For the RAI, the national broadcaster, he worked with Carmelo Bene to develop Le interviste impossibili ("The impossible interviews"), focusing on fantasy interviews with celebrities from the past. Subjects included Edmondo De Amicis, Fyodor Dostoevsky and Vladimir Mayakovsky.

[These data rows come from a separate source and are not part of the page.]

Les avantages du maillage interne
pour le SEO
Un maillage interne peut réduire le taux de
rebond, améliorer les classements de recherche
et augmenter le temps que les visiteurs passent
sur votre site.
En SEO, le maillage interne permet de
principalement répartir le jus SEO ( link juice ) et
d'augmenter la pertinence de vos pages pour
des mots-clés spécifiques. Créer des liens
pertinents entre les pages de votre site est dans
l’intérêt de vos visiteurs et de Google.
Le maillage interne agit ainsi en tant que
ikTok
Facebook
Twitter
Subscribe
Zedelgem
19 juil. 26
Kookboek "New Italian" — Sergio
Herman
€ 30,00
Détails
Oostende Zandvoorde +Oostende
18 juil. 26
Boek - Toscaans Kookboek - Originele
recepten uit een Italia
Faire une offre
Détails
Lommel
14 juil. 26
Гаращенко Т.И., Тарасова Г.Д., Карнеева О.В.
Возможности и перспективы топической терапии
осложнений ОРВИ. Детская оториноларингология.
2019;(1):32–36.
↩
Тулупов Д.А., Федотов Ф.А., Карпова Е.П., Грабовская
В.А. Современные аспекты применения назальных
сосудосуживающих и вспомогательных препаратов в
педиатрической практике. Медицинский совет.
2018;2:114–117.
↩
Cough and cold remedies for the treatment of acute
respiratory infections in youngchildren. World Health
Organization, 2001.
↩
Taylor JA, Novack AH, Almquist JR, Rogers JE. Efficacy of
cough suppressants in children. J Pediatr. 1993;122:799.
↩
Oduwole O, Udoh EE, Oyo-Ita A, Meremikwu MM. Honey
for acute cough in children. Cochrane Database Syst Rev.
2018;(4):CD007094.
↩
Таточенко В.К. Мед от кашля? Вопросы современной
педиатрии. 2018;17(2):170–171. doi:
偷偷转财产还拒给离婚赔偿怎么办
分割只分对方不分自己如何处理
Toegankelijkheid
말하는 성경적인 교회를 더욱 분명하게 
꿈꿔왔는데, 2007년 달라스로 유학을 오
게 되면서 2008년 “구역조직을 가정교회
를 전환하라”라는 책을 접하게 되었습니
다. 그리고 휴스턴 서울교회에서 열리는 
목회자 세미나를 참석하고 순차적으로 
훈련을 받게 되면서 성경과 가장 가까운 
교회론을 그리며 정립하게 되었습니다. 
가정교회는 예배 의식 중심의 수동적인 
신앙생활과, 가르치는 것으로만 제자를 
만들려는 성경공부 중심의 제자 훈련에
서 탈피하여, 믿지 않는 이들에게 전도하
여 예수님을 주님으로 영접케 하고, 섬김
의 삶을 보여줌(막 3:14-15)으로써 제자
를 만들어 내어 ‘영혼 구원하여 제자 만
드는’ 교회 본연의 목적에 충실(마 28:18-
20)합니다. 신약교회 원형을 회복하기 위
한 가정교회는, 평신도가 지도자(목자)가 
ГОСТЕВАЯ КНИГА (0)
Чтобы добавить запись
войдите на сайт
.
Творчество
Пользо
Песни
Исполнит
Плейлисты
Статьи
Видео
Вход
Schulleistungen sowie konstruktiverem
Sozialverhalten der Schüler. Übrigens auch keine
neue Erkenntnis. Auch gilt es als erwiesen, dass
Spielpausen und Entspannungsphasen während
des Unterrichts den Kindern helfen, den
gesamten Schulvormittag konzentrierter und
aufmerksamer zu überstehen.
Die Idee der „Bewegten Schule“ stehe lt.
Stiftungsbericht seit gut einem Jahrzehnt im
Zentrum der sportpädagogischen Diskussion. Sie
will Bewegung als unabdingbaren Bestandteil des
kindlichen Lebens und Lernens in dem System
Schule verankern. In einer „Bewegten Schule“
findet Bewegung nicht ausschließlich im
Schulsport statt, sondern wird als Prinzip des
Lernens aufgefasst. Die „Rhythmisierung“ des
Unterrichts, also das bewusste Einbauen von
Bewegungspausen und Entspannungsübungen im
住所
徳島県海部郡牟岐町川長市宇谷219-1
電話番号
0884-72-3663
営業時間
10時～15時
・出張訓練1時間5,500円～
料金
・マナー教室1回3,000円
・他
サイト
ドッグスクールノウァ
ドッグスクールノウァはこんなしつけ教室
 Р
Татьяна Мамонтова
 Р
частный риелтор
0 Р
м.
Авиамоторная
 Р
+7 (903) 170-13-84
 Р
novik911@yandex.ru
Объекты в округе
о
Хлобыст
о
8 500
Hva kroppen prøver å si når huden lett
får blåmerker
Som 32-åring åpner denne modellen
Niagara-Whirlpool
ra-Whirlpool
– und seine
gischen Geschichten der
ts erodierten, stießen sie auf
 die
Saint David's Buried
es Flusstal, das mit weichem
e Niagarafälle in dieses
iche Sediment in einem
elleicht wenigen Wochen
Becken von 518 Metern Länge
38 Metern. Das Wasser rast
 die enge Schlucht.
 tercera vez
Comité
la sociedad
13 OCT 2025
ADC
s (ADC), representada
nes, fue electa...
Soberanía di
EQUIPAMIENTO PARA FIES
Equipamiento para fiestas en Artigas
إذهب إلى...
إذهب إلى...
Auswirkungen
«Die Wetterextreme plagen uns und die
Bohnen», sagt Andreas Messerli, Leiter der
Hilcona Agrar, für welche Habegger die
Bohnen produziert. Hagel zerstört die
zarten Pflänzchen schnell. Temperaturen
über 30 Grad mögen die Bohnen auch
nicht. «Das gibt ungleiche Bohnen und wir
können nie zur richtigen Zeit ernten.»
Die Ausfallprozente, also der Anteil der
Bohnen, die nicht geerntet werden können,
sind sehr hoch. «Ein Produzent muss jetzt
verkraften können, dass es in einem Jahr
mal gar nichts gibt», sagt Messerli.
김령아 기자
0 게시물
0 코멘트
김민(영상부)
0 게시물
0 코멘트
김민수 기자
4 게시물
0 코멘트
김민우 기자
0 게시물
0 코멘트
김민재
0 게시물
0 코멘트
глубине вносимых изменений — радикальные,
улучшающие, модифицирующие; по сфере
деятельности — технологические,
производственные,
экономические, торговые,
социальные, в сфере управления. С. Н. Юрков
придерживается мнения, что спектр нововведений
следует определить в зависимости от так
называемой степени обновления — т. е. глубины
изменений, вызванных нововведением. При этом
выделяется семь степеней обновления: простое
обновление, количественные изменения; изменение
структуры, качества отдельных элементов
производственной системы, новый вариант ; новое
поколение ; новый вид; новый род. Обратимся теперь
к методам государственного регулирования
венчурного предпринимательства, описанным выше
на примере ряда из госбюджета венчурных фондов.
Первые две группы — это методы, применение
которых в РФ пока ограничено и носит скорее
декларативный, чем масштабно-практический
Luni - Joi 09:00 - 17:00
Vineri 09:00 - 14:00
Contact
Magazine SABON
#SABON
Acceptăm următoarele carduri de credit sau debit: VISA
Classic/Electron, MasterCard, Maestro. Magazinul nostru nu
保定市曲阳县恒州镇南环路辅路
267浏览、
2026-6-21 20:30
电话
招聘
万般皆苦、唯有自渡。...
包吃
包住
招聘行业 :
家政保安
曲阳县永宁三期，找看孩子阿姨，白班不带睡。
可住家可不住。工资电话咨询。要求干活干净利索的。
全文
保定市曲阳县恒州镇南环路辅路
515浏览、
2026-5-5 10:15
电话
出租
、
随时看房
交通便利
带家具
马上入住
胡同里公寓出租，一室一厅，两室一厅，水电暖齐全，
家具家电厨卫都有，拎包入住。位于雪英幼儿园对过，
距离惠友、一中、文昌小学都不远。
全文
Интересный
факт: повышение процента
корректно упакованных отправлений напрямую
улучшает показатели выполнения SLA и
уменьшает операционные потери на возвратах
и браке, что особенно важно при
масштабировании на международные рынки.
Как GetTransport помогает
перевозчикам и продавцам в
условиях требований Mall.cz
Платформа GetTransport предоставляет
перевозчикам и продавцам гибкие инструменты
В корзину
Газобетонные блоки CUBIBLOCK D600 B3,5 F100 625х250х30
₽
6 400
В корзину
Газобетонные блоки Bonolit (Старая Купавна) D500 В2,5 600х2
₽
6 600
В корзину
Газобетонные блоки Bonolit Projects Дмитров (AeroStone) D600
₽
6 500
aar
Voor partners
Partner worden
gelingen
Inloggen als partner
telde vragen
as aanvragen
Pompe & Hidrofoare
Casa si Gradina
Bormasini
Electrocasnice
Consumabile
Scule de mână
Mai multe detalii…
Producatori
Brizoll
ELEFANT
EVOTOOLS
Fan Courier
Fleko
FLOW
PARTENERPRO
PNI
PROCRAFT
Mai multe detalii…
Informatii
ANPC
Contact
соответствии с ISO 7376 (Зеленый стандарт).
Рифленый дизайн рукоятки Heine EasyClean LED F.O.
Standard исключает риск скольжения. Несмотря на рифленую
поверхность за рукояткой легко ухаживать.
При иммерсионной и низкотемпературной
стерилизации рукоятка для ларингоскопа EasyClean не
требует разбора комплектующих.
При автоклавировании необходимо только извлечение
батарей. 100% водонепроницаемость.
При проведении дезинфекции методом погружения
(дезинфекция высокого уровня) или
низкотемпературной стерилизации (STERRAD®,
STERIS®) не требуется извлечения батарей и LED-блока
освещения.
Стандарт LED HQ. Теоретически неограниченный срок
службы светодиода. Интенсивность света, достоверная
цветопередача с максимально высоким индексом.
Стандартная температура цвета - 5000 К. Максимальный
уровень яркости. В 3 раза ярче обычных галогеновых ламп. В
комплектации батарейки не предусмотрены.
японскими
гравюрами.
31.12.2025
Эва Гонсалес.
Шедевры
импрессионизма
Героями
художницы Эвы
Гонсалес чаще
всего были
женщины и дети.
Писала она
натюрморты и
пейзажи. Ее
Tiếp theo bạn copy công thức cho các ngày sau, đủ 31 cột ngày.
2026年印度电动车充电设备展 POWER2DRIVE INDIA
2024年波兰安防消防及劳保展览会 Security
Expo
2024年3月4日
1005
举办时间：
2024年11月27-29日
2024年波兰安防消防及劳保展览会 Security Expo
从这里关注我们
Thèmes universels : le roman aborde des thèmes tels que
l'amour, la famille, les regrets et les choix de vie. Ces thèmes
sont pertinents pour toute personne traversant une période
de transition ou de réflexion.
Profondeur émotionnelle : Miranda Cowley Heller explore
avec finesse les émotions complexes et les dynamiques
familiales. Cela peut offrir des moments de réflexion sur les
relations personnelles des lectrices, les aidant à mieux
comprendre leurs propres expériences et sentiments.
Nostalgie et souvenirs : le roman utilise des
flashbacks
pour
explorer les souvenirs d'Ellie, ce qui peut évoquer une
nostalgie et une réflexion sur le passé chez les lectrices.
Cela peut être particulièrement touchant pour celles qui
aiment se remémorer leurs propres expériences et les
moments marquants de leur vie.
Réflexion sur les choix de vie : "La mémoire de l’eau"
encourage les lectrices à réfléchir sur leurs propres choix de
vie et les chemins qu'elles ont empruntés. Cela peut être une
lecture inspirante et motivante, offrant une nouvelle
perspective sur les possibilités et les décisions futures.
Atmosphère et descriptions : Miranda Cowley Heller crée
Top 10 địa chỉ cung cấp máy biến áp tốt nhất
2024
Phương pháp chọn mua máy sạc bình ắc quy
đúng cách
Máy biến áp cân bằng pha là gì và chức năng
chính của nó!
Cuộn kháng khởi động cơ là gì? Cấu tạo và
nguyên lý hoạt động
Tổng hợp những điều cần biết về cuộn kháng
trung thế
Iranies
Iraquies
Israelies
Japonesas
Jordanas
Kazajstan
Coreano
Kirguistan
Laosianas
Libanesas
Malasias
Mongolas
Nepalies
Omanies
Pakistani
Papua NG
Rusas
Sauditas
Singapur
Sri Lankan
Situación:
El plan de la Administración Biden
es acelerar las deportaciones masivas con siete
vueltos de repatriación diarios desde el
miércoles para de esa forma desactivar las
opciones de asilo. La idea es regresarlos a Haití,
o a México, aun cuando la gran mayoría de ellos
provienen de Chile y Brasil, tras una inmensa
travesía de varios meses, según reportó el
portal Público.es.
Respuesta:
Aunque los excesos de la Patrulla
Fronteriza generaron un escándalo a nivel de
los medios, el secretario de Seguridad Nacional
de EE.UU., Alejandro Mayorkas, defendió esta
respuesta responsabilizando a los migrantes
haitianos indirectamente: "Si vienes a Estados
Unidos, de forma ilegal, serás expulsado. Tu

The actor Bene played the parts of the interviewees.

== Publications (selection) ==

- Racconto d'inverno, Milano, Edizioni di Uomo, 1945.
- La parte difficile, Milano, Mondadori, 1947.
- Acqua alla gola, Milano, Mondadori, 1953.
- L'amore senza storie, Milano, Feltrinelli, 1958.
- Billy Wilder (saggistica), Parma, Guanda, 1958.
- Un intero minuto, Milano, Feltrinelli, 1969.
- Per pura ingratitudine, Milano, Feltrinelli, 1961.
- Facile da usare, Milano, Feltrinelli, 1962.
- Alberto Moravia (saggistica), Milano, Feltrinelli, 1962.
- Niente per amore (teatro), Milano, Feltrinelli, 1962.
- Né vivere né morire, Milano, Mondadori, 1963.
- La terza persona, Milano, Mondadori, 1965.
- Federico Fellini (saggistica), Monza, Cinestudio, 1965.
- Un tocco in più (saggistica, con Gianni Rivera), Milano, Rizzoli, 1966.
- Piero della Francesca (saggistica), Milano, Rizzoli, 1967.
- Dalla Corea al Quirinale (saggistica, con Gianni Rivera), Milano, Rizzoli, 1968.
- I peggiori anni della nostra vita, Torino, Einaudi, 1971.
- La fine del romanzo, Torino, Einaudi, 1973.
- Poco da ridere. Storia privata della satira politica dall'«Asino» a «Linus» (saggistica), Bari, De Donato, 1976.
- Il comune spettatore (saggistica), Milano, Garzanti, 1979.
- Se mi innamorassi di te, Milano, Longanesi, 1980.
- La talpa di città, Roma-Napoli, Theoria, 1984.
- Amori neri, Roma-Napoli, Theoria, 1985.
- La nostra classe dirigente, Milano, Mondadori, 1986.
- La debolezza di scrivere, Venezia, Marsilio, 1987.
- La vita sola, Venezia, Marsilio, 1989. Premio Nazionale Letterario Pisa di Narrativa.
- Amici, amici degli amici, maestri..., Milano, Baldini & Castoldi, 1994.

Also worthy of mention are the anthologies he compiled and edited, sometimes in collaboration with his friend Lietta Tornabuoni and his many translations of literary classics from French and English.